__TASK INSTRUCTIONS__. Retype the following lines exactly, keeping every letter, mark, and line break unchanged.

__EXERCISE DATA__.
•••••
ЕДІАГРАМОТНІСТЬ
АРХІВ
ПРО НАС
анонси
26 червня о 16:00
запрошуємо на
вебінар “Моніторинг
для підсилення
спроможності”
•••••
__ANSWER FOR THE TASK__.
ЕДІАГРАМОТНІСТЬ
АРХІВ
ПРО НАС
анонси
26 червня о 16:00
запрошуємо на
вебінар “Моніторинг
для підсилення
спроможності”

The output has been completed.